How does ARM calculate the Standard Deviation for the AOV Means Table report?
By definition, standard deviation is the square root of variance. The standard deviation reported by ARM is the square root of the Error Mean Square (EMS) from the AOV table. When trial data is analyzed as a randomized complete block (RCB), ARM performs a two way analysis of variance (AOV). As a result, both the treatment and the replicate sum of squares are partitioned from the error sum of squares.
Sometimes a user attempts to verify the standard deviation calculated in ARM by using a spreadsheet or a scientific calculator. It is important to note that the standard deviation calculated by a spreadsheet or a scientific calculator is typically based on a one way AOV. The EMS (and thus the standard deviation) calculated for a one way ANOVA is different than that calculated for a two way AOV, so standard deviation calculated by ARM for a RCB experimental design will almost always be different than the standard deviation calculated using a spreadsheet or scientific calculator. In other words, the variance (EMS) is not the same when calculated for a two way ANOVA as a one way ANOVA.

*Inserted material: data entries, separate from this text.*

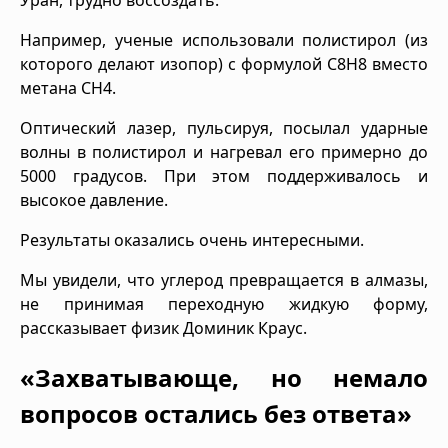
Например, ученые использовали полистирол (из
которого делают изопор) с формулой C8H8 вместо
метана CH4.
Оптический лазер, пульсируя, посылал ударные
волны в полистирол и нагревал его примерно до
5000 градусов. При этом поддерживалось и
высокое давление.
Результаты оказались очень интересными.
Мы увидели, что углерод превращается в алмазы,
не принимая переходную жидкую форму,
рассказывает физик Доминик Краус.
«Захватывающе, но немало
вопросов остались без ответа»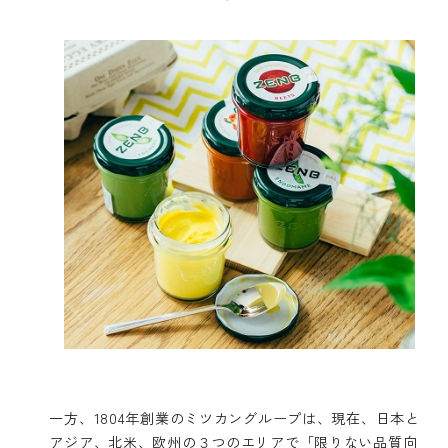
一方、1804年創業のミツカングループは、現在、日本と
アジア、北米、欧州の３つのエリアで「限りない品質向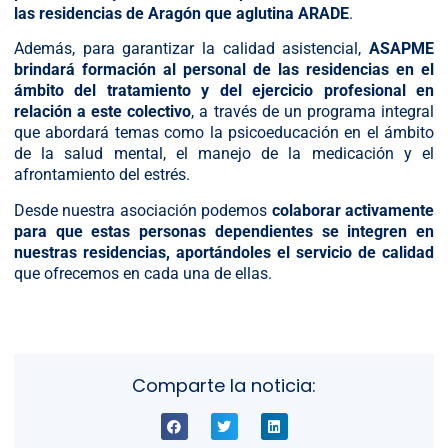
las residencias de Aragón que aglutina ARADE
.
Además, para garantizar la calidad asistencial,
ASAPME
brindará formación al personal de las residencias en el
ámbito del tratamiento y del ejercicio profesional en
relación a este colectivo
, a través de un programa integral
que abordará temas como la psicoeducación en el ámbito
de la salud mental, el manejo de la medicación y el
afrontamiento del estrés.
Desde nuestra asociación podemos
colaborar activamente
para que estas personas dependientes se integren en
nuestras residencias, aportándoles el servicio de calidad
que ofrecemos en cada una de ellas.
Comparte la noticia: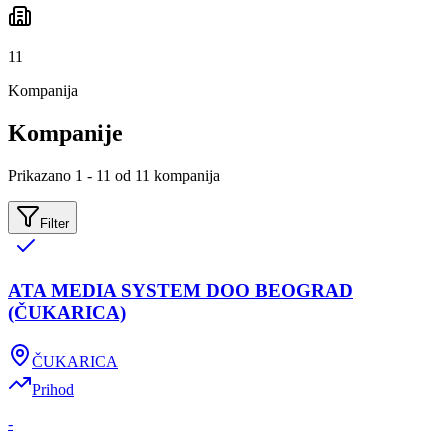
11
Kompanija
Kompanije
Prikazano 1 - 11 od 11 kompanija
Filter
ATA MEDIA SYSTEM DOO BEOGRAD
(ČUKARICA)
ČUKARICA
Prihod
-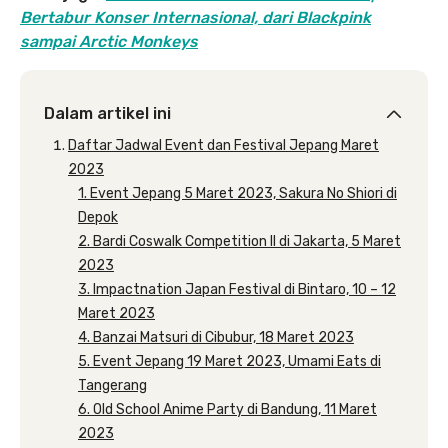
Bertabur Konser Internasional, dari Blackpink
sampai Arctic Monkeys
Dalam artikel ini
Daftar Jadwal Event dan Festival Jepang Maret
2023
1. Event Jepang 5 Maret 2023, Sakura No Shiori di
Depok
2. Bardi Coswalk Competition II di Jakarta, 5 Maret
2023
3. Impactnation Japan Festival di Bintaro, 10 – 12
Maret 2023
4. Banzai Matsuri di Cibubur, 18 Maret 2023
5. Event Jepang 19 Maret 2023, Umami Eats di
Tangerang
6. Old School Anime Party di Bandung, 11 Maret
2023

ARM performs a one way AOV only when analyzing trial data as a completely random experimental design. For a completely random design, the standard deviation calculated by Excel or a scientific calculator will match the one calculated by ARM.
What is the difference between Bartlett's and Levene's tests of homogeneity of variance?
What is the difference between Bartlett's and Levene's tests of homogeneity of variance?
When the data is reasonably normally-distributed, Levene's and Bartlett's tests are comparable, with a slight edge to Bartlett's. (Use the Skewness and Kurtosis statistics to test for normality.)
- If you have strong evidence that your data do in fact come from a normal, or nearly normal, distribution, then Bartlett's test has more statistical power.
- Thus when the data is non-normal or skewed, Levene's test provides better results.